A changing climate bringing higher seas and bigger storms is another pressing problem. How will communities protect low-lying infrastructure, such as wastewater treatment plants, he asked. The “pipe and treat” approach may no longer work, Spalding said.

“For most Americans, climate change is a matter of fact,” he said.

Pingree, in her remarks, couched climate change in very local terms. A long-time resident of North Haven island, she said sea-level rise is “going to be devastating for the members of the communities in Penobscot Bay.”

Seas predicted to be 3-feet higher by the end of the century would put 10 percent of North Haven’s developed community underwater, she said. “That’s our ferry terminal.” J.O. Brown’s boatyard is “gone.”

The fact that the Gulf of Maine is warming faster than 95 percent of the world’s saltwater is “perhaps the scariest number I’ve heard in a long time,” Pingree said.

UMaine’s Steneck compared the rivers and streams that empty into Penobscot Bay to the human circulatory system. Parts of the watershed blocked by dams are unhealthy for the system, just as clogged arteries are. From 1800 to 2000, an average of one dam a year was built in the watershed, he said.
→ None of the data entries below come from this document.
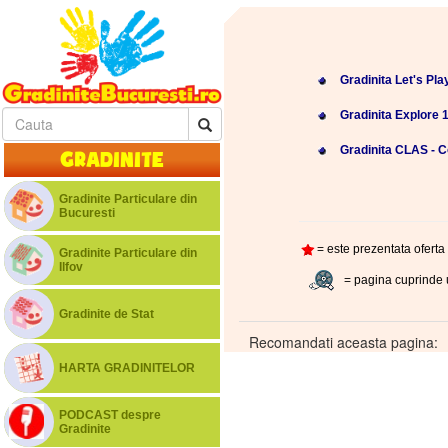
Gradinita Let's Pla
Gradinita Explore 1
Gradinita CLAS - 
Gradinite
Gradinite Particulare din
Bucuresti
= este prezentata oferta 
Gradinite Particulare din
Ilfov
= pagina cuprinde 
Gradinite de Stat
Recomandati aceasta pagina:
HARTA GRADINITELOR
PODCAST despre
Gradinite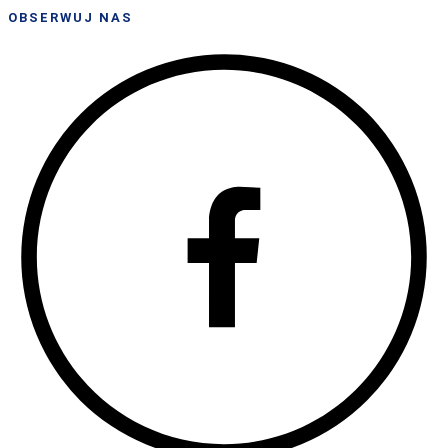
OBSERWUJ NAS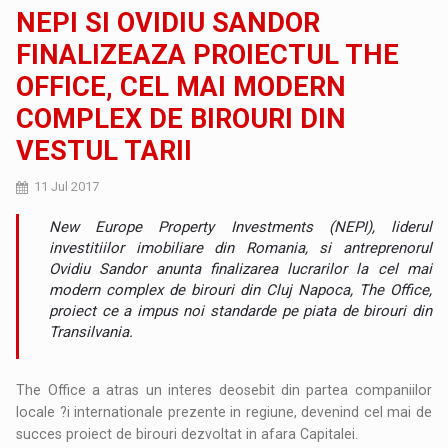
NEPI SI OVIDIU SANDOR
FINALIZEAZA PROIECTUL THE
OFFICE, CEL MAI MODERN
COMPLEX DE BIROURI DIN
VESTUL TARII
11 Jul 2017
New Europe Property Investments (NEPI), liderul
investitiilor imobiliare din Romania, si antreprenorul
Ovidiu Sandor anunta finalizarea lucrarilor la cel mai
modern complex de birouri din Cluj Napoca, The Office,
proiect ce a impus noi standarde pe piata de birouri din
Transilvania.
The Office a atras un interes deosebit din partea companiilor
locale ?i internationale prezente in regiune, devenind cel mai de
succes proiect de birouri dezvoltat in afara Capitalei.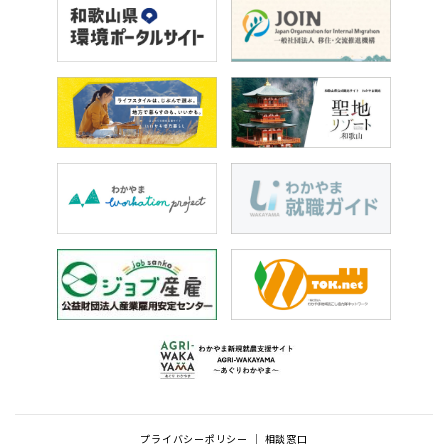
プライバシーポリシー
相談窓口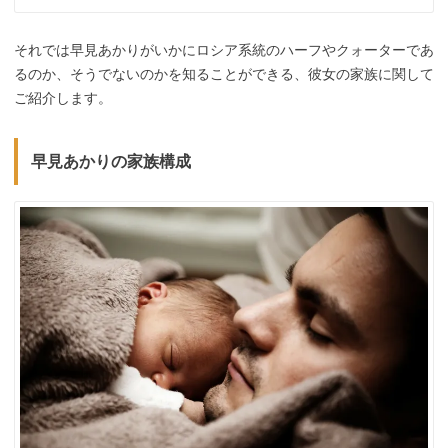
それでは早見あかりがいかにロシア系統のハーフやクォーターであ
るのか、そうでないのかを知ることができる、彼女の家族に関して
ご紹介します。
早見あかりの家族構成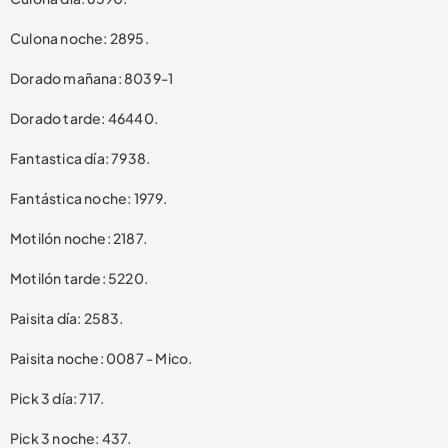
Culona noche: 2895.
Dorado mañana: 8039-1
Dorado tarde: 46440.
Fantastica día: 7938.
Fantástica noche: 1979.
Motilón noche: 2187.
Motilón tarde: 5220.
Paisita día: 2583.
Paisita noche: 0087 - Mico.
Pick 3 día: 717.
Pick 3 noche: 437.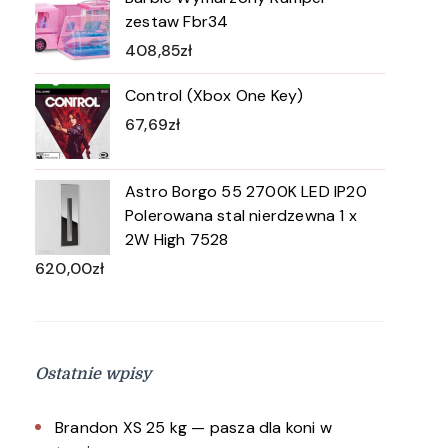
zestaw Fbr34
408,85
zł
Control (Xbox One Key)
67,69
zł
Astro Borgo 55 2700K LED IP20
Polerowana stal nierdzewna 1 x
2W High 7528
620,00
zł
Ostatnie wpisy
Brandon XS 25 kg — pasza dla koni w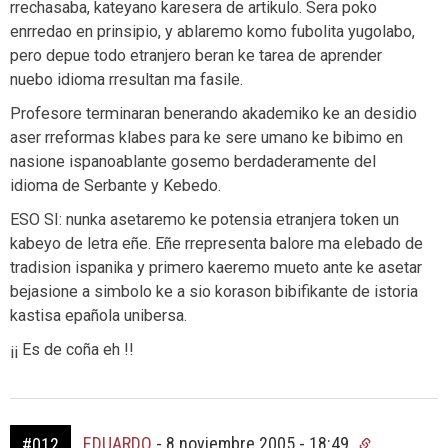
rrechasaba, kateyano karesera de artikulo. Sera poko
enrredao en prinsipio, y ablaremo komo fubolita yugolabo,
pero depue todo etranjero beran ke tarea de aprender
nuebo idioma rresultan ma fasile.
Profesore terminaran benerando akademiko ke an desidio
aser rreformas klabes para ke sere umano ke bibimo en
nasione ispanoablante gosemo berdaderamente del
idioma de Serbante y Kebedo.
ESO SI: nunka asetaremo ke potensia etranjera token un
kabeyo de letra eñe. Eñe rrepresenta balore ma elebado de
tradision ispanika y primero kaeremo mueto ante ke asetar
bejasione a simbolo ke a sio korason bibifikante de istoria
kastisa epañola unibersa.
¡¡ Es de coña eh !!
EDUARDO
-
8 noviembre 2005 - 18:49
#012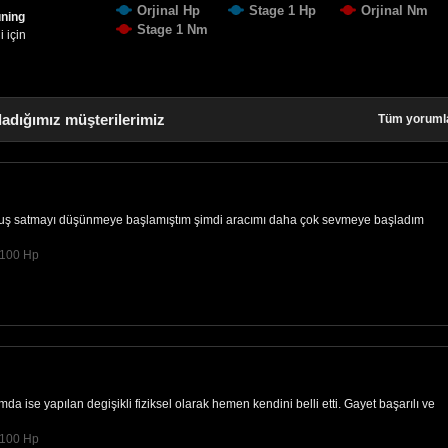
Orjinal Hp
Stage 1 Hp
Orjinal Nm
uning
Stage 1 Nm
 için
ladığımız müşterilerimiz
Tüm yoruml
ş satmayı düşünmeye başlamıştım şimdi aracımı daha çok sevmeye başladım
@100 Hp
a ise yapılan degişikli fiziksel olarak hemen kendini belli etti. Gayet başarılı ve
@100 Hp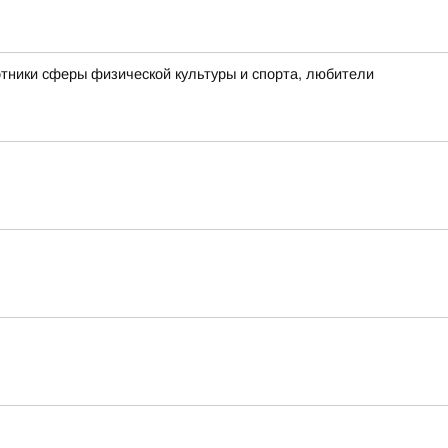
отники сферы физической культуры и спорта, любители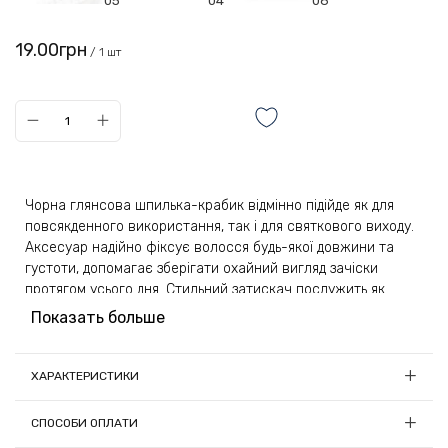
05
04
06
19.00грн
/ 1 шт
Чорна глянсова шпилька-крабик відмінно підійде як для
повсякденного використання, так і для святкового виходу.
Аксесуар надійно фіксує волосся будь-якої довжини та
густоти, допомагає зберігати охайний вигляд зачіски
протягом усього дня. Стильний затискач послужить як
незвичайний подарунок, який сподобається і стане у нагоді
Показать больше
всім дівчатам, незалежно від віку та стилю.
Виріб виготовлено з якісного та міцного пластику. Цей
ХАРАКТЕРИСТИКИ
матеріал має тривалий термін служби і чудову стійкість до
Довжина, см:
4.5
різного роду пошкоджень. Прикраса не пошкоджує
СПОСОБИ ОПЛАТИ
структуру волосся, не вириває його і не залишає заломів.
Матеріал: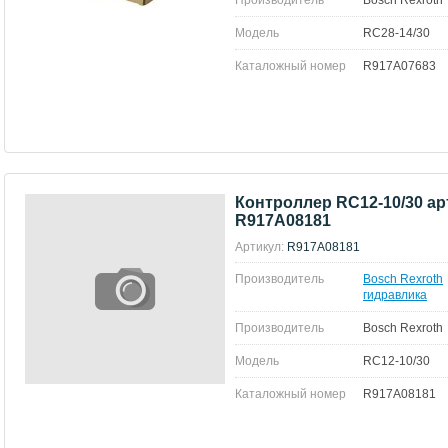
Производитель
Bosch Rexroth
Модель
RC28-14/30
Каталожный номер
R917A07683
Контроллер RC12-10/30 ар
R917A08181
Артикул:
R917A08181
Производитель
Bosch Rexroth
гидравлика
Производитель
Bosch Rexroth
Модель
RC12-10/30
Каталожный номер
R917A08181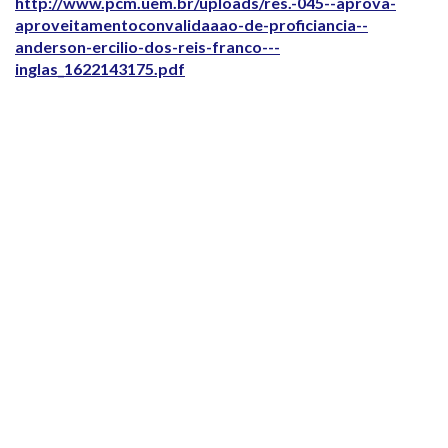
http://www.pcm.uem.br/uploads/res.-045--aprova-
aproveitamentoconvalidaaao-de-proficiancia--
anderson-ercilio-dos-reis-franco---
inglas_1622143175.pdf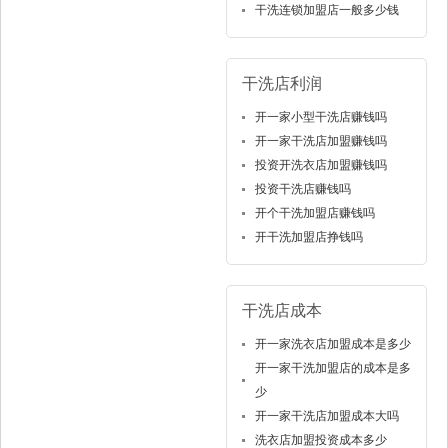
干洗连锁加盟店一般多少钱
干洗店利润
开一家小型干洗店赚钱吗
开一家干洗店加盟赚钱吗
投资开洗衣店加盟赚钱吗
投资干洗店赚钱吗
开个干洗加盟店赚钱吗
开干洗加盟店挣钱吗
干洗店成本
开一家洗衣店加盟成本是多少
开一家干洗加盟店的成本是多
少
开一家干洗店加盟成本大吗
洗衣店加盟投资成本多少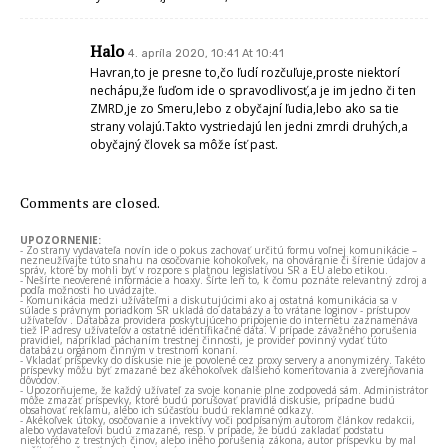
Halo
4. apríla 2020, 10:41 At 10:41
Havran,to je presne to,čo ľudí rozčuľuje,proste niektorí
nechápu,že ľuďom ide o spravodlivosť,a je im jedno či ten
ZMRD,je zo Smeru,lebo z obyčajní ľudia,lebo ako sa tie
strany volajú.Takto vystriedajú len jedni zmrdi druhých,a
obyčajný človek sa môže ísť past.
Comments are closed.
UPOZORNENIE:
- Zo strany vydavateľa novín ide o pokus zachovať určitú formu voľnej komunikácie –
nezneužívajte túto snahu na osočovanie kohokoľvek, na ohováranie či šírenie údajov a
správ, ktoré by mohli byť v rozpore s platnou legislatívou SR a EÚ alebo etikou.
- Nešírte neoverené informácie a hoaxy. Šírte len to, k čomu poznáte relevantný zdroj a
podľa možnosti ho uvádzajte.
- Komunikácia medzi užívateľmi a diskutujúcimi ako aj ostatná komunikácia sa v
súlade s právnym poriadkom SR ukladá do databázy a to vrátane loginov - prístupov
užívateľov . Databáza providera poskytujúceho pripojenie do internetu zaznamenáva
tiež IP adresy užívateľov a ostatné identifikačné dáta. V prípade závažného porušenia
pravidiel, napríklad páchaním trestnej činnosti, je provider povinný vydať túto
databázu orgánom činným v trestnom konaní.
- Vkladať príspevky do diskusie nie je povolené cez proxy servery a anonymizéry. Takéto
príspevky môžu byť zmazané bez akéhokoľvek ďalšieho komentovania a zverejňovania
dôvodov.
- Upozorňujeme, že každý užívateľ za svoje konanie plne zodpovedá sám. Administrátor
môže zmazať príspevky, ktoré budú porušovať pravidlá diskusie, prípadne budú
obsahovať reklamu, alebo ich súčasťou budú reklamné odkazy.
- Akékoľvek útoky, osočovanie a invektívy voči podpísaným autorom článkov redakcii,
alebo vydavateľovi budú zmazané, resp. v prípade, že budú zakladať podstatu
niektorého z trestných činov, alebo iného porušenia zákona, autor príspevku by mal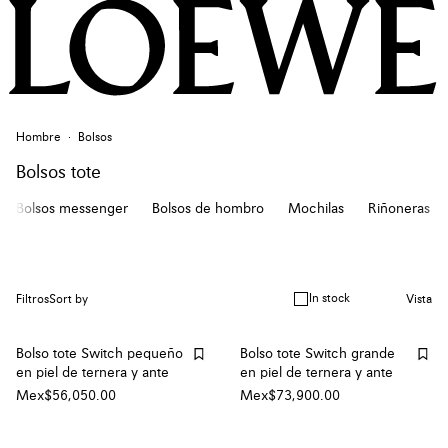
Hombre
Bolsos
Bolsos tote
Bolsos messenger
Bolsos de hombro
Mochilas
Riñoneras
In stock
Filtros
Sort by
Vista
Bolso tote Switch pequeño
Bolso tote Switch grande
en piel de ternera y ante
en piel de ternera y ante
Mex$56,050.00
Mex$73,900.00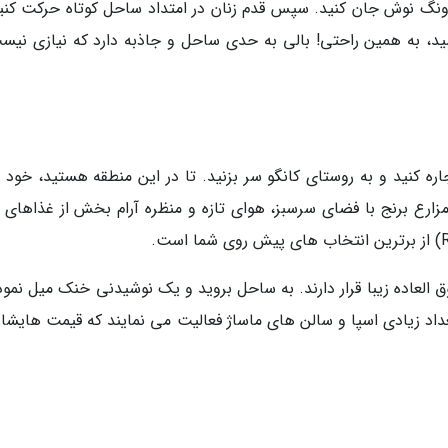
ونگ نوش جان کنید. سپس قدم زنان در امتداد ساحل کوتاه حرکت کنید
د، به همین راحتی! بالی به حدی ساحل و جاذبه دارد که نیازی نیست
اره کنید و به روستای کانگو سر بزنید. تا در این منطقه هستید، خود ر
مزارع برنج با فضای سرسبز، هوای تازه و منظره آرام بخش از غذاهای ب
 العاده زیبا قرار دارند. به ساحل بروید و یک نوشیدنی خنک میل نمود
عداد زیادی اسپا و سالن های ماساژ فعالیت می نمایند که قیمت هایشان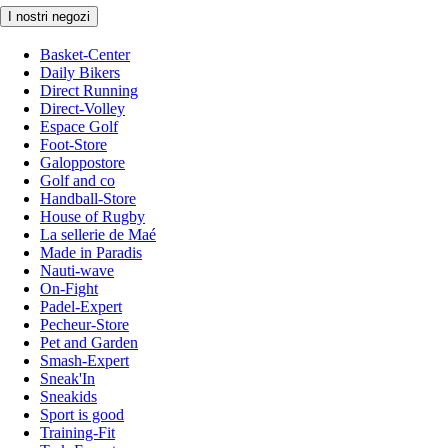
I nostri negozi
Basket-Center
Daily Bikers
Direct Running
Direct-Volley
Espace Golf
Foot-Store
Galoppostore
Golf and co
Handball-Store
House of Rugby
La sellerie de Maé
Made in Paradis
Nauti-wave
On-Fight
Padel-Expert
Pecheur-Store
Pet and Garden
Smash-Expert
Sneak'In
Sneakids
Sport is good
Training-Fit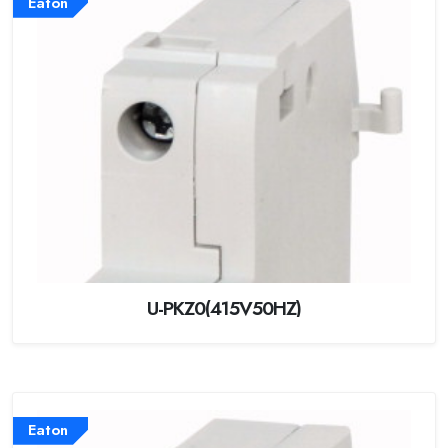
Eaton
U-PKZ0(415V50HZ)
Eaton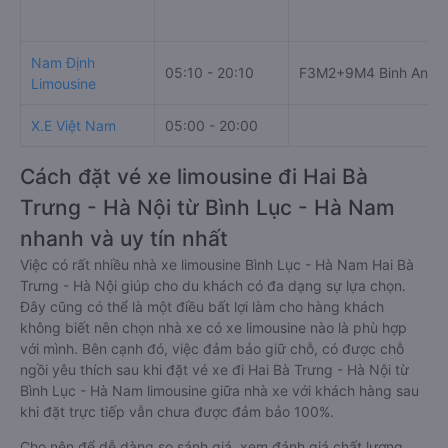
Nam Định
05:10 - 20:10
F3M2+9M4 Binh An, H
Limousine
X.E Việt Nam
05:00 - 20:00
Cách đặt vé xe limousine đi Hai Bà
Trưng - Hà Nội từ Bình Lục - Hà Nam
nhanh và uy tín nhất
Việc có rất nhiều nhà xe limousine Bình Lục - Hà Nam Hai Bà
Trưng - Hà Nội giúp cho du khách có đa dạng sự lựa chọn.
Đây cũng có thể là một điều bất lợi làm cho hàng khách
không biết nên chọn nhà xe có xe limousine nào là phù hợp
với mình. Bên cạnh đó, việc đảm bảo giữ chỗ, có được chỗ
ngồi yêu thích sau khi đặt vé xe đi Hai Bà Trưng - Hà Nội từ
Bình Lục - Hà Nam limousine giữa nhà xe với khách hàng sau
khi đặt trực tiếp vẫn chưa được đảm bảo 100%.
Cho nên để dễ dàng so sánh giá, xem đánh giá chất lượng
In one of the break-out sessions, Ted Ames of Penobscot East Resource Center recounted how Vinalhaven fishermen in 1919 once landed 250,000 pounds of Pollack in a single day, but by 1935, fishing in the upper bay had collapsed. By the 1950s, cod and haddock were gone from the lower parts of the bay, and by the 1990s, the entire fishery was gone from the region.

Pingree issued the call to action in the face of new problems like ocean acidification and old ones like fishery collapse. “There are no big pots of federal money” to deal with these issues, she said, but leaders today must address these challenges.

“If not, our children and our grandchildren are going to be really angry at us.”